He went through my website with me, back then. It was like pulling teeth, for all that I needed, and what he had to do while he dragged me along with him: My ideas, his know-how and in-put. He got it done. His first official website. Mine, too, come to think of it... It's still up and running, and attracts its own visitors. It's been through re-decoration and additions; it's just fine, thank you.
Currently, my webmaster has led me through Linked-in, and Facebook (oy...); now, we've pretty much finished this very blog. Can you believe it? Can you believe I put an entire blog together??? (Well, of course, with the webmaster's huge help). If I don't do this Stuff constantly, of course, I can't remember half of it. But, we won't go there. When he and I are done with this project, it's on to Twitter. Oh! For the record, I can also text--tra-la.
We meet for over an hour, once a month for lunch--usually eggs of some sort; my treat. He teaches; I scramble--my brains, not the eggs. Anything in-between our monthly sessions: I either luck out, learn on my own, or cope.
Sometimes, fairytales do come true. The webmaster is one of them.
I want to say, that if I had had to do any of this Stuff alone, I think I would have stuck to my Big Chief tablet and #2 Eberhard Faber yellow pencil. Longer to process, yes; but infinitely easier. Really. I honestly get it, with the technological goodies. It's incredible.
I also get it that the hours and hours and hours it takes to process all of it; fix it when it crashes or breaks down; call multiple "technical support" people--most of whom can barely speak English or can't think beyond their prepared, scripted instruction manuals; crawl around on the floor while they ask me to re-check what wires and buttons I've already checked; and remember on the side, how to relate to people as human beings rather than as mobs of pixels: All are hazards of the technological age. I don't think it's so hot, just between us.
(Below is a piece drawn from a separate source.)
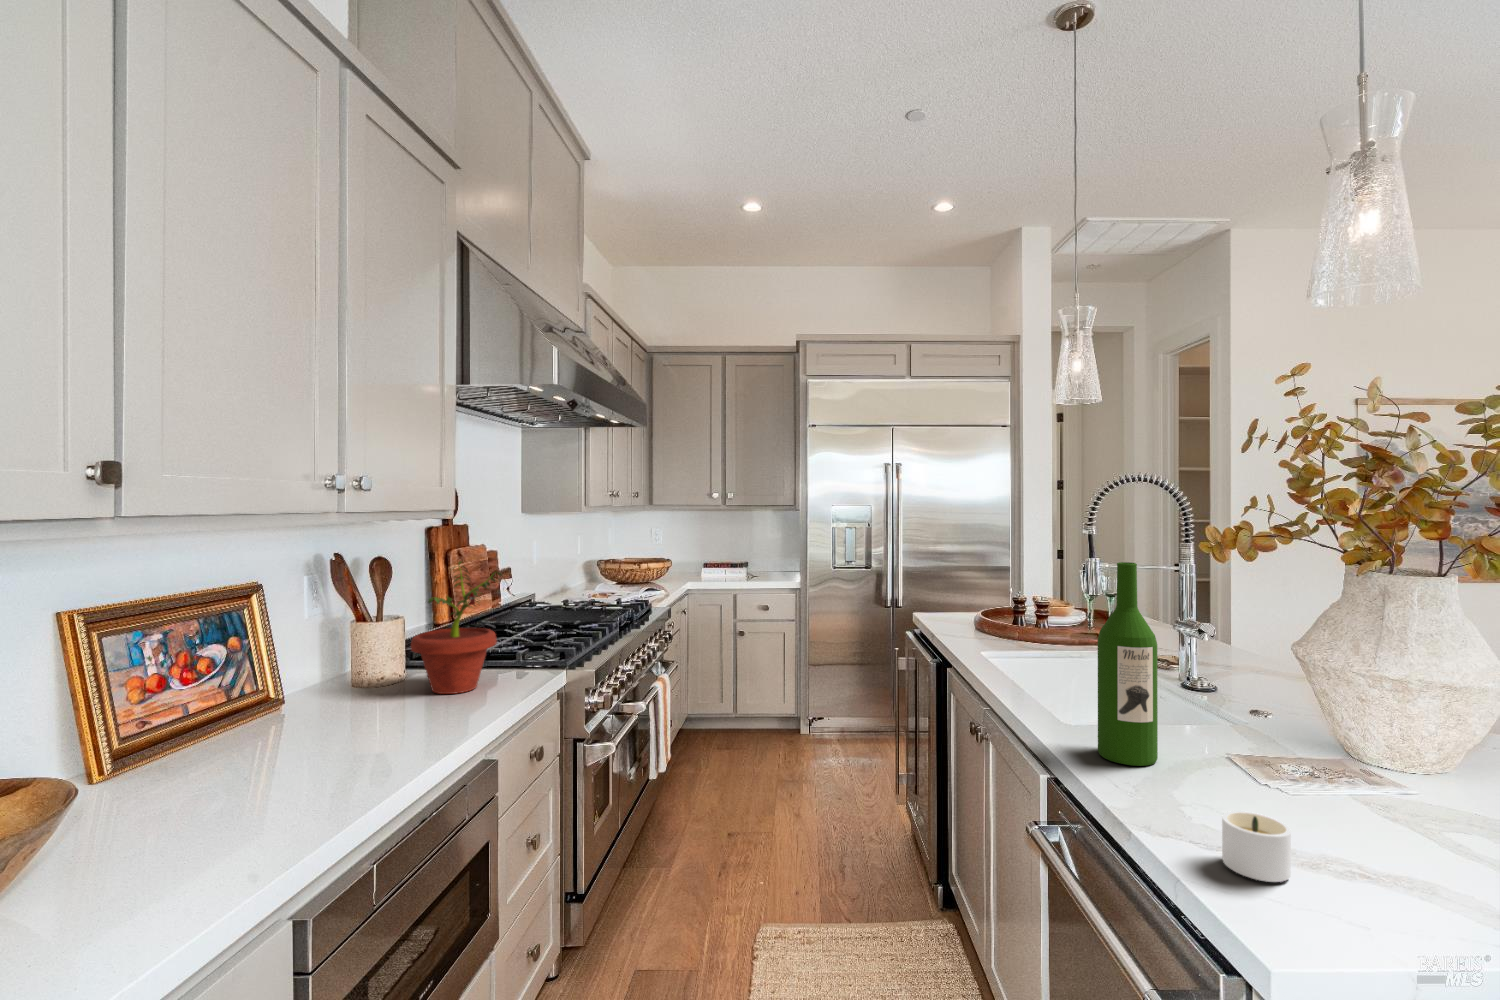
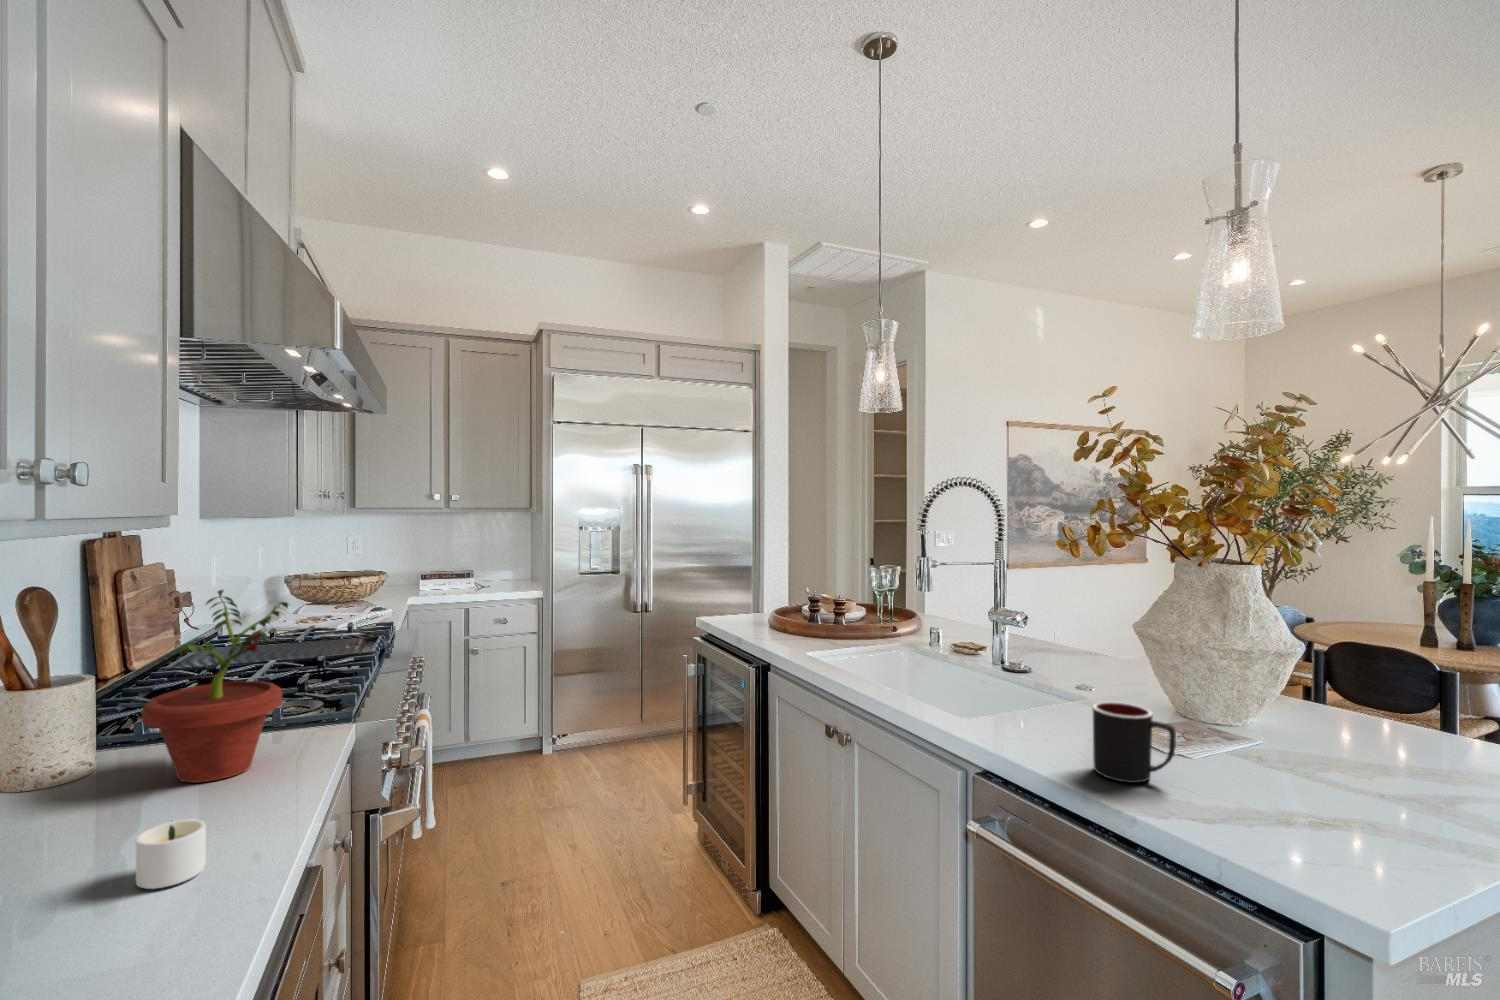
wine bottle: present [1098,562,1158,766] -> none [1004,564,1056,746]
mug: none [1161,721,1254,817] -> present [1093,702,1176,783]
candle: present [1222,811,1291,882] -> present [136,819,206,889]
Still, I want you to know that my webmaster is just the Best--no doubt. He has even managed to make all this learning sort of interesting and fun. I feel like I'm about six years old, in terms of know-how and capability; in truth, I'm older than his mother! Understand that I'm not hardwired for anything other than my bra. So for this guy to hang in with me: I am so lucky.
Twentieth century lifestyle and values, absolutely. Still, I cruise in the twenty-first, with the webmaster as captain of my technological ship.